依頼文
以下の資料の行をすべて番号付きリストに入れること。空行は除き、写真も回答に含めないこと。

入力資料

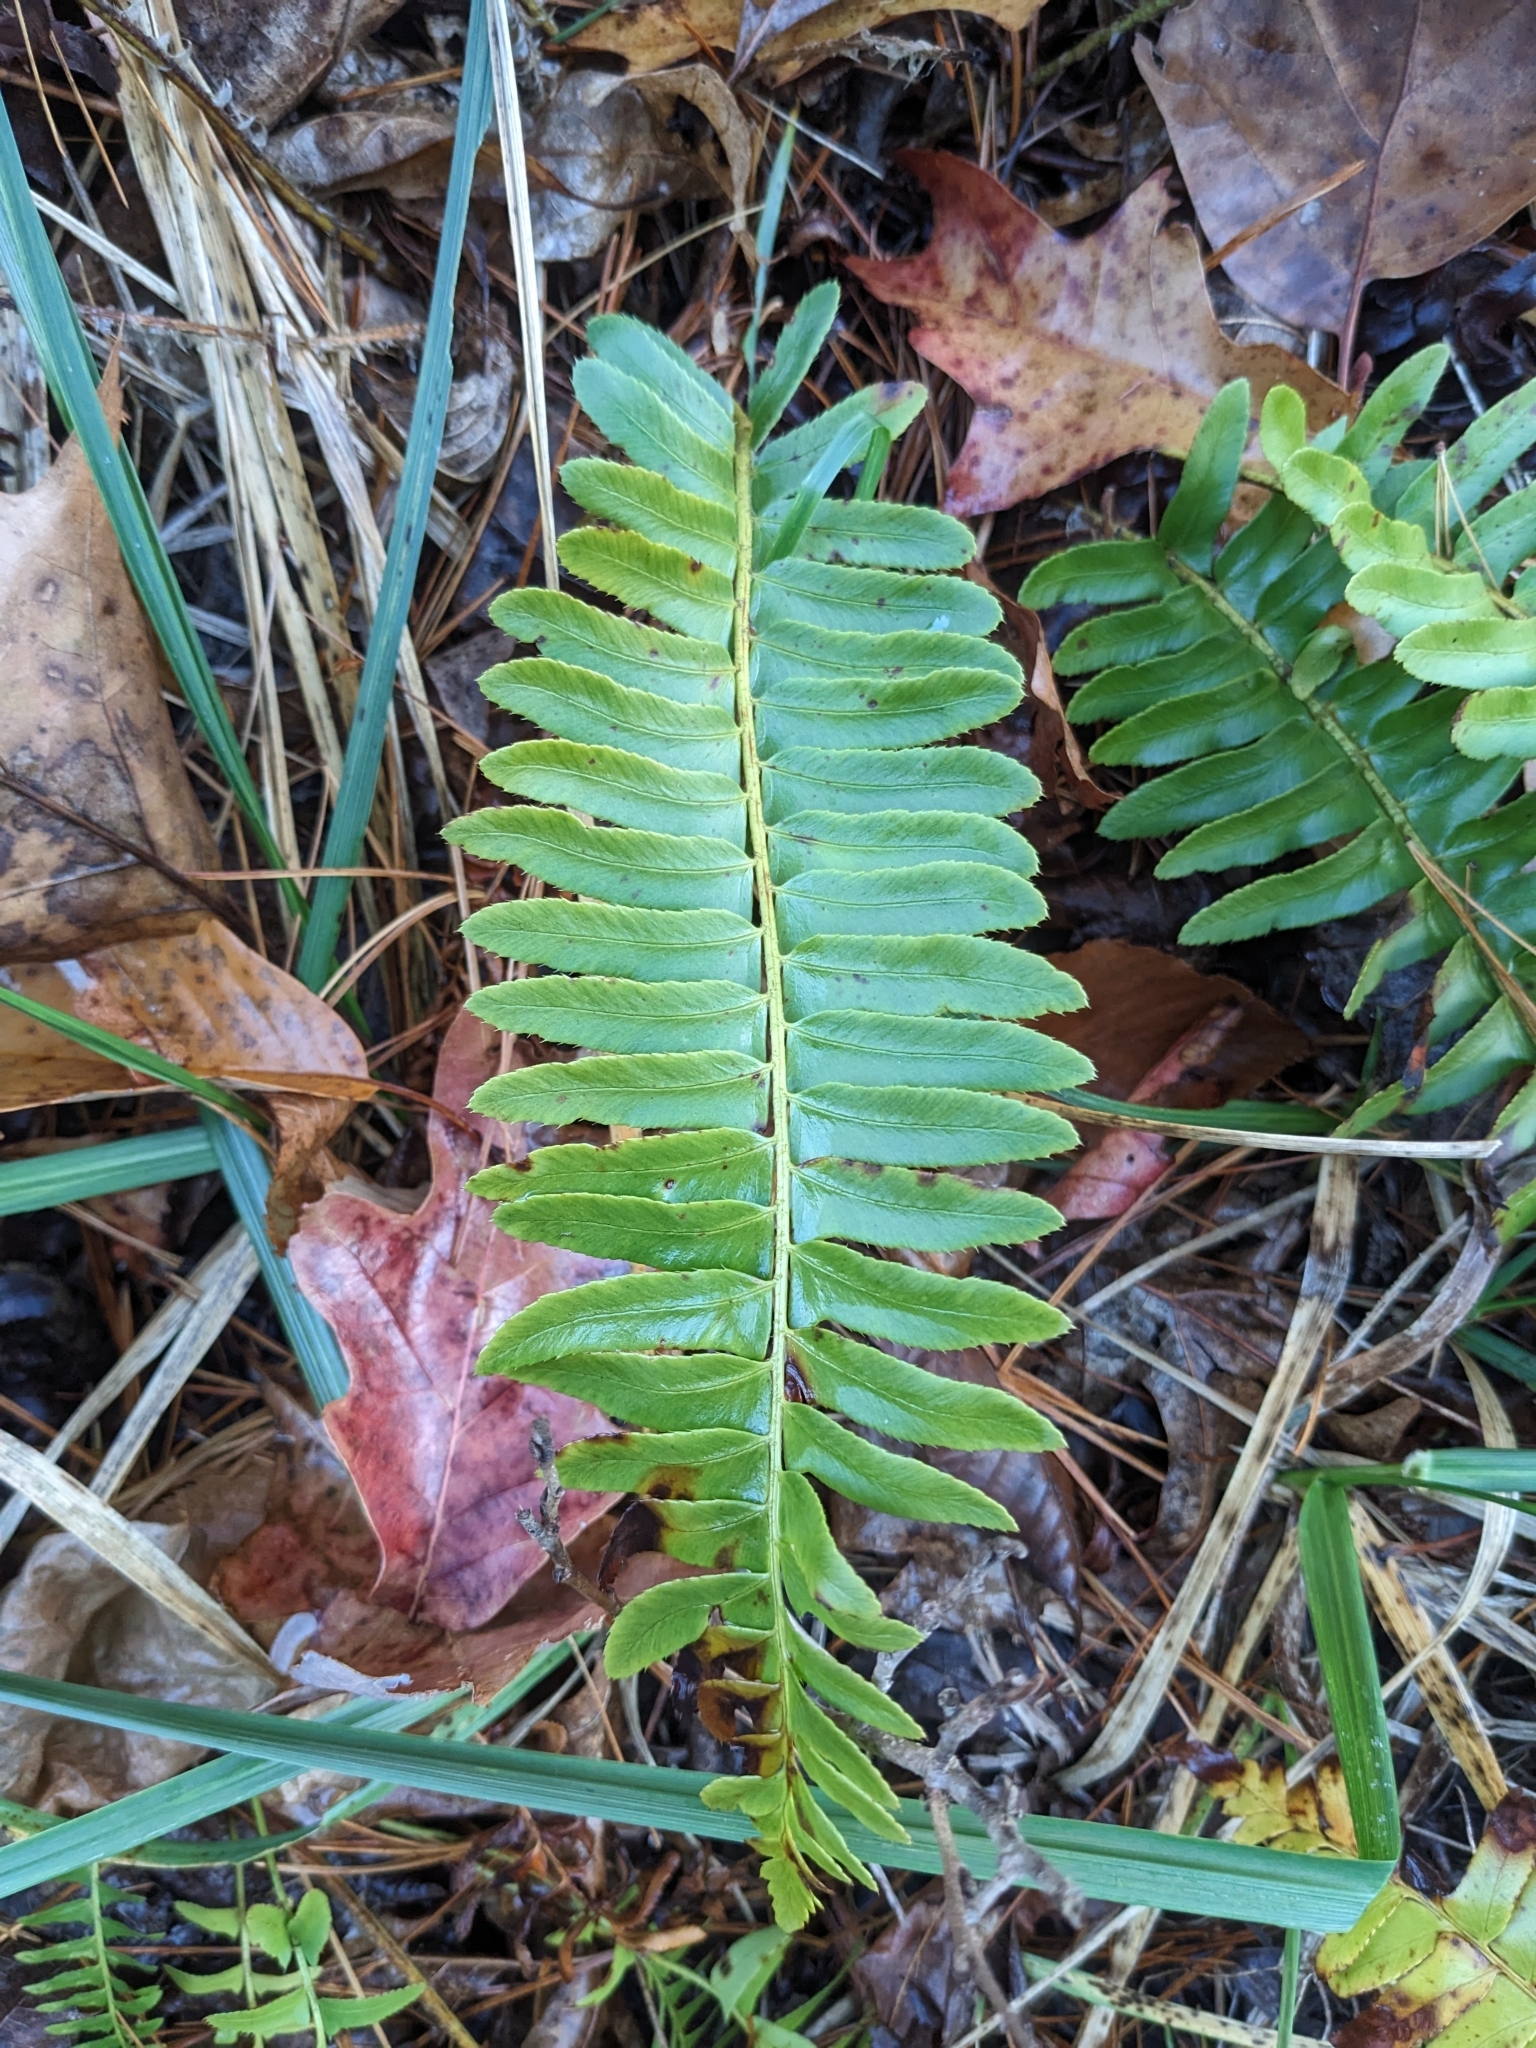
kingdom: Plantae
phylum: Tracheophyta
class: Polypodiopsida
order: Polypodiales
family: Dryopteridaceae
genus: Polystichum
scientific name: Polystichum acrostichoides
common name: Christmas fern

回答文
1. kingdom: Plantae
2. phylum: Tracheophyta
3. class: Polypodiopsida
4. order: Polypodiales
5. family: Dryopteridaceae
6. genus: Polystichum
7. scientific name: Polystichum acrostichoides
8. common name: Christmas fern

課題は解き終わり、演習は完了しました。